Stem Cell Shots Into the Heart Could Stave Off Chest Pain
Stem cell injections into damaged heart tissue could cure chest pain.
July 7, 2011 -- George Reed's heart wasn't doing so well: He's 71, and after suffering a heart attack years earlier, Reed had undergone open heart surgery and was put on multiple medications. But nothing seemed to help the dizziness and chest pain he experienced daily.
"I'd get dizzy and just fall over -- sometimes twice a day. I would run my head into the concrete. I was a bloody mess," the Perry, Ohio, native says. Despite his doctor's best efforts, Reed continued to experience angina, a type of chest pain that occurs when the heart doesn't get enough oxygen-rich blood; it can be accompanied by dizziness. So when he was recommended for an experimental study that would inject his own stem cells into his damaged heart, Perry signed on. "I needed something to change," he says.
Researchers gave Reed a drug commonly used in bone marrow transplants that stimulates the marrow to make more stem cells. Then they removed some of Reed's blood, isolated the stem cells and injected them into and around the damaged areas of his heart.
"The goal was to grow new blood vessels with stem cells from the patient's own body," says Dr. Tim Henry, a co-author of the study and director of research at the Minneapolis Heart Institute Foundation.
Within a few months, Reed, along with many of the other 100 or so patients at 26 hospital centers who'd received this stem cell treatment, reported feeling better than he had in years.
"When it started kicking in, I felt like a kid. I felt good," Reed says. He wasn't passing out and falling down anymore.
For Jay Homstad, 49, who was part of the Minnesota branch of the study, he felt the changes most in his ability to walk and be active.
"My activity level increased tenfold. Before, I struggled with chest pain every day. My activity level was about as close to zero as you could get. Now I can participate ... just in life. It may sound silly, but the best part is that in the wintertime I could go out and walk with my dog along the Red River. When you're walking through snow that is waist deep, you can tell there's a difference," Homstad says.
Homstad had had about a dozen surgeries and nine stents put in before he enrolled in the study, but he still struggled with angina daily. Within a few months of the stem cell shots, he could walk farther, and his chest pain subsided and was kept at bay for nearly four years.
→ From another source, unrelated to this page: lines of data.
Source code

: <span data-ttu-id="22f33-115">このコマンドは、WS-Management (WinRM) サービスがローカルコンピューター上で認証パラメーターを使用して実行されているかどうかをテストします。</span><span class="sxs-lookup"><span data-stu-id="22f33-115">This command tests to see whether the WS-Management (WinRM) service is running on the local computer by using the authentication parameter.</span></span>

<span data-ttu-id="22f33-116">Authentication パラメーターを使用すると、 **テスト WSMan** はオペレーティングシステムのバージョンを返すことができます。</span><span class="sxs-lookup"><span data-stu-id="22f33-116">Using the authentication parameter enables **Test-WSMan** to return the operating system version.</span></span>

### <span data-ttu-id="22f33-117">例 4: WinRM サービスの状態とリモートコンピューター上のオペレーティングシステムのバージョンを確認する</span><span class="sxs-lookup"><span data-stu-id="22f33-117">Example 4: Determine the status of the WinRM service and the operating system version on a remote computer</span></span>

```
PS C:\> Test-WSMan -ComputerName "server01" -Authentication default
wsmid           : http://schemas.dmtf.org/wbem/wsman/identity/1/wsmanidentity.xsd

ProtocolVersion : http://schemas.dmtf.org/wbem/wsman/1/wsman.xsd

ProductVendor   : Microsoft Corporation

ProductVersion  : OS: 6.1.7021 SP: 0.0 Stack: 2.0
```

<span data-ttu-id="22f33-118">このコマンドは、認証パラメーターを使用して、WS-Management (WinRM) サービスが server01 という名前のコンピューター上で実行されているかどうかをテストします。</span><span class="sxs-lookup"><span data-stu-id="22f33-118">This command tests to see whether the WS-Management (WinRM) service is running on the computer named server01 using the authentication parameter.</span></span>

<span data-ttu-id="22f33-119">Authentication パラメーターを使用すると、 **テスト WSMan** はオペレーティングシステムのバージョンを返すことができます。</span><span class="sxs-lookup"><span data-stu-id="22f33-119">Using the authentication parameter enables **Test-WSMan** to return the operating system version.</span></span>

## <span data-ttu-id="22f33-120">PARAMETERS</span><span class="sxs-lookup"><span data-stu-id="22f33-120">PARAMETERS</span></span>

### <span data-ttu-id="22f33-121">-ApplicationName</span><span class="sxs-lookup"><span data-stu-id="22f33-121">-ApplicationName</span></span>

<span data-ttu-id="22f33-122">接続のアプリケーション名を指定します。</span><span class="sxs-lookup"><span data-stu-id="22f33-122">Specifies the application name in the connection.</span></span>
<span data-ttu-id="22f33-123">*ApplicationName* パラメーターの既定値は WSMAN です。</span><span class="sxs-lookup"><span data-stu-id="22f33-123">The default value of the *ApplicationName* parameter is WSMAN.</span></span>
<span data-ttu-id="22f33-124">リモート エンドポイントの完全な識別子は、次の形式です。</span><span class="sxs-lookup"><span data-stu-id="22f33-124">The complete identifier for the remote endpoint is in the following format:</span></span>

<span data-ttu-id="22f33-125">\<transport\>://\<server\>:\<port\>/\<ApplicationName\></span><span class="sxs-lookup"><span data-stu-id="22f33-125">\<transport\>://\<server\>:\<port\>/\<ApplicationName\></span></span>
"These are people for whom other treatment hasn't worked. They're debilitated by their chest pain, but their other options are really limited, that's why we picked them," says Henry. If the positive results seen in this study hold up in the next phase of the study, which is set to begin enrollment in the fall, this type of cardiac stem cell injection could be added to the arsenal of weapons against angina. The upcoming phase three trial has already been approved by the Food and Drug Administration.
Shot to the Heart, Before It's too Late
While several smaller studies have suggested that injecting stem cells into damaged heart tissue might be effective, this study, in its scope and rigor, was the first of its kind. A total of 167 patients were recruited and randomly assigned to receive a lower dose of stem cells, a higher dose or a placebo. The patients didn't know who got what treatment, and neither did the doctors treating them.
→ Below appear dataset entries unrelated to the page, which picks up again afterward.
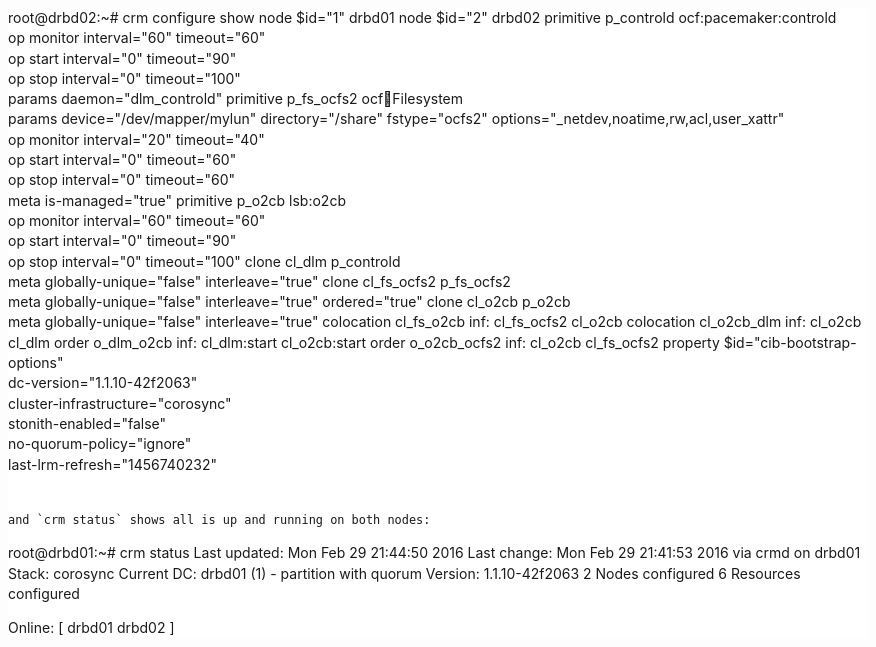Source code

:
 ```
```
root@drbd02:~# crm configure show
node $id="1" drbd01
node $id="2" drbd02
primitive p_controld ocf:pacemaker:controld \
    op monitor interval="60" timeout="60" \
    op start interval="0" timeout="90" \
    op stop interval="0" timeout="100" \
    params daemon="dlm_controld"
primitive p_fs_ocfs2 ocf:heartbeat:Filesystem \
    params device="/dev/mapper/mylun" directory="/share" fstype="ocfs2" options="_netdev,noatime,rw,acl,user_xattr" \
    op monitor interval="20" timeout="40" \
    op start interval="0" timeout="60" \
    op stop interval="0" timeout="60" \
    meta is-managed="true"
primitive p_o2cb lsb:o2cb \
    op monitor interval="60" timeout="60" \
    op start interval="0" timeout="90" \
    op stop interval="0" timeout="100"
clone cl_dlm p_controld \
    meta globally-unique="false" interleave="true"
clone cl_fs_ocfs2 p_fs_ocfs2 \
    meta globally-unique="false" interleave="true" ordered="true"
clone cl_o2cb p_o2cb \
    meta globally-unique="false" interleave="true"
colocation cl_fs_o2cb inf: cl_fs_ocfs2 cl_o2cb
colocation cl_o2cb_dlm inf: cl_o2cb cl_dlm
order o_dlm_o2cb inf: cl_dlm:start cl_o2cb:start
order o_o2cb_ocfs2 inf: cl_o2cb cl_fs_ocfs2
property $id="cib-bootstrap-options" \
    dc-version="1.1.10-42f2063" \
    cluster-infrastructure="corosync" \
    stonith-enabled="false" \
    no-quorum-policy="ignore" \
    last-lrm-refresh="1456740232"
```

and `crm status` shows all is up and running on both nodes:

```
root@drbd01:~# crm status
Last updated: Mon Feb 29 21:44:50 2016
Last change: Mon Feb 29 21:41:53 2016 via crmd on drbd01
Stack: corosync
Current DC: drbd01 (1) - partition with quorum
Version: 1.1.10-42f2063
2 Nodes configured
6 Resources configured
 
Online: [ drbd01 drbd02 ]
When tracked for a year after the injection, patients who received the lower dose of stem cells could last longer during a treadmill exercise than those who had received the placebo, and they averaged seven fewer episodes of chest pain in a week. To put this in perspective, a popular drug to treat angina, Ranolazine, reduced chest pain by fewer than two episodes a week in clinical trials.
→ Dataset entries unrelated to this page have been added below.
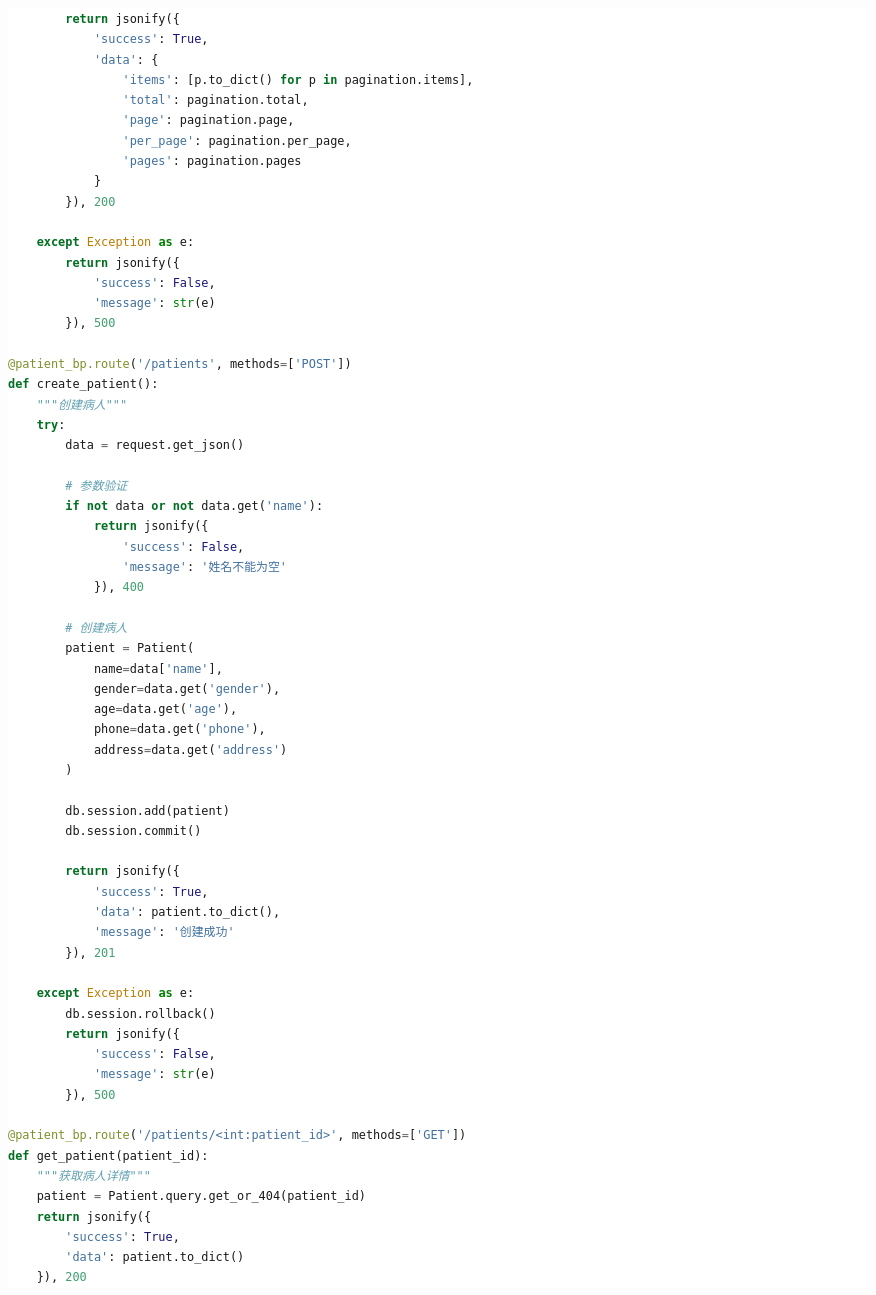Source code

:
 ```python
        return jsonify({
            'success': True,
            'data': {
                'items': [p.to_dict() for p in pagination.items],
                'total': pagination.total,
                'page': pagination.page,
                'per_page': pagination.per_page,
                'pages': pagination.pages
            }
        }), 200
        
    except Exception as e:
        return jsonify({
            'success': False,
            'message': str(e)
        }), 500

@patient_bp.route('/patients', methods=['POST'])
def create_patient():
    """创建病人"""
    try:
        data = request.get_json()
        
        # 参数验证
        if not data or not data.get('name'):
            return jsonify({
                'success': False,
                'message': '姓名不能为空'
            }), 400
        
        # 创建病人
        patient = Patient(
            name=data['name'],
            gender=data.get('gender'),
            age=data.get('age'),
            phone=data.get('phone'),
            address=data.get('address')
        )
        
        db.session.add(patient)
        db.session.commit()
        
        return jsonify({
            'success': True,
            'data': patient.to_dict(),
            'message': '创建成功'
        }), 201
        
    except Exception as e:
        db.session.rollback()
        return jsonify({
            'success': False,
            'message': str(e)
        }), 500

@patient_bp.route('/patients/<int:patient_id>', methods=['GET'])
def get_patient(patient_id):
    """获取病人详情"""
    patient = Patient.query.get_or_404(patient_id)
    return jsonify({
        'success': True,
        'data': patient.to_dict()
    }), 200
```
Although the goal of the stem cell shots was to grow new blood vessels, it's impossible to tell if these stem cells were actually growing into blood vessels or if they were just triggering some other kind of healing process in the body, Henry says. Tests in animal models, however, do suggest that new blood vessels are forming, says Dr. Marco Costa, a co-author of the study and George Reed's doctor at UH Case Medical Center in Cleveland.
For now, the only gauge of the injections is improvement in symptoms.
Despite the positive results of the study, cardiologists remain "cautiously optimistic" about stem cells as a treatment for angina.
"The number of patients is relatively small, so this trial would probably not carry much scientific weight," says Dr. Jeff Brinker, a professor of cardiology at Johns Hopkins University. The results did justify the next, larger trial, he says, which would offer more answers as to whether this treatment is actually working the way researchers suspect.
The fact that lower doses of stem cells were puzzlingly more effective than larger ones is cause for caution, says Dr. Steve Nissen, chairman of the department of cardiovascular medicine at the Cleveland Clinic.
"The jury is still out for stem cell therapies to treat heart disease," says Dr. Cam Paterson, a cardiologist at the University of North Carolina at Chapel Hill.
But the results so far provide cautious hope for heart patients like George Reed and Jay Homstad.